# TCS Mock Code vita-2(Season-5) program-1

Problem : Catch-22

A robot is programmed to move forward F meters and backwards again, say B meters, in a straight line. The Robot covers 1 meter in T units of time. On Robot’s path there is a ditch at a distance FD from initial position in forward direction as well as a ditch at a distance BD from initial position in backward direction. This forward and backward movement is performed repeatedly by the Robot.

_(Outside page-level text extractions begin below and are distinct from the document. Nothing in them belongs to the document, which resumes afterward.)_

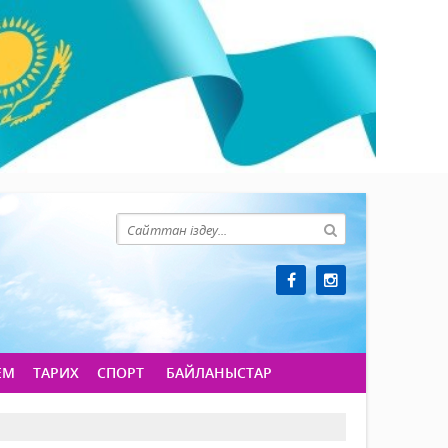
ЕМ
ТАРИХ
СПОРТ
БАЙЛАНЫСТАР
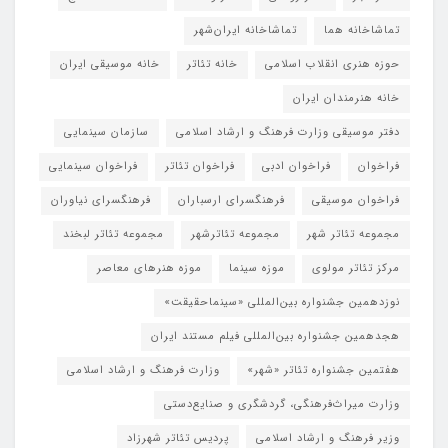
تماشاخانه هما
تماشاخانه‌ ایران‌شهر
حوزه هنری انقلاب اسلامی
خانه تئاتر
خانه موسیقی ایران
خانه هنرمندان ایران
دفتر موسیقی وزارت فرهنگ و ارشاد اسلامی
سازمان سینمایی
فراخوان
فراخوان ادبی
فراخوان تئاتر
فراخوان سینمایی
فراخوان موسیقی
فرهنگسرای ارسباران
فرهنگسرای نیاوران
مجموعه تئاتر شهر
مجموعه تئاترشهر
مجموعه تئاتر لبخند
مرکز تئاتر مولوی
موزه سینما
موزه هنرهای معاصر
نوزدهمین جشنواره بین‌المللی «سینماحقیقت»
هجدهمین جشنواره بین‌المللی فیلم مستند ایران
هفتمین جشنواره تئاتر «شهر»
وزارت فرهنگ و ارشاد اسلامی
وزارت میراث‌فرهنگی، گردشگری و صنایع‌دستی
وزیر فرهنگ و ارشاد اسلامی
پردیس تئاتر شهرزاد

Your task is to calculate amount of time taken, before the Robot falls in either ditch, if at all it falls in a ditch.

Input Format:

First line contains total number of test cases, denoted by N
Next N lines, contain a tuple containing 5 values delimited by space
F B T FD BD, where

1. F denotes forward displacement in meters
2. B denotes backward displacement in meters
3. T denotes time taken to cover 1 meter
4. FD denotes distance from Robot’s starting position and the ditch in forward direction
5. BD denotes distance from Robot’s starting position and the ditch in backward direction

Output Format:

For each test case print time taken by the Robot to fall in the ditch and also state which ditch he falls into. Print F for forward and B for backward. Both the outputs must be delimited by whitespace

OR

Print No Ditch if the Robot does not fall in either ditch

Constraints:
• First move will always be in forward direction
• 1 <= N <= 100
• forward displacement > 0
• backward displacement > 0
• time > 0
• distance of ditch in forward direction (FD) > 0
• distance of ditch in backward direction (BD) > 0
• All input values must be positive integers only

SNo. Input Output
1 3
9 4 3 13 10
9 7 1 11 13
4 4 3 8 12
63 F
25 F
No Ditch
2 5
8 4 7 11 22
4 5 4 25 6
4 9 3 6 29
7 10 6 24 12
10 10 1 9 7
133 F
216 B
231 B
408 B
9 F

***************
PROGRAM
***************
#include<stdio.h>
int main()
{
int i,j,dist=0,d,f,n,ans=0,t,b,forward=0,backward=0,fd,bd;
scanf(“%d”,&n);
for(i=0;i<n;i++)
{
scanf(“%d%d%d%d%d”,&f,&b,&t,&fd,&bd);
dist=0;
ans=0;
forward=backward=0;
bd=(-1)*bd;
if(f==b && fd>f)
{
printf(“No Ditch”);
}
else
{
while(1)
{
dist=dist+f;
ans=ans+f;
if(dist>=fd)
{
forward=1;
break;
}
dist=dist-b;
ans=ans+b;
if(dist<=bd)
{
backward=1;
break;
}
}
if(forward==1)
{
if(dist==fd)
{
t=t*ans;
}
else
{
ans=ans-(dist-fd);
t=t*ans;
}
printf(“%d F”,t);
}
if(backward==1)
{
if(dist==bd)
{
t=t*ans;
}
else
{
ans=ans+(dist-bd);
t=t*ans;
}
printf(“%d B”,t);
}
}
if(i<n-1)
{
printf(“n”);
}
}
return 0;
}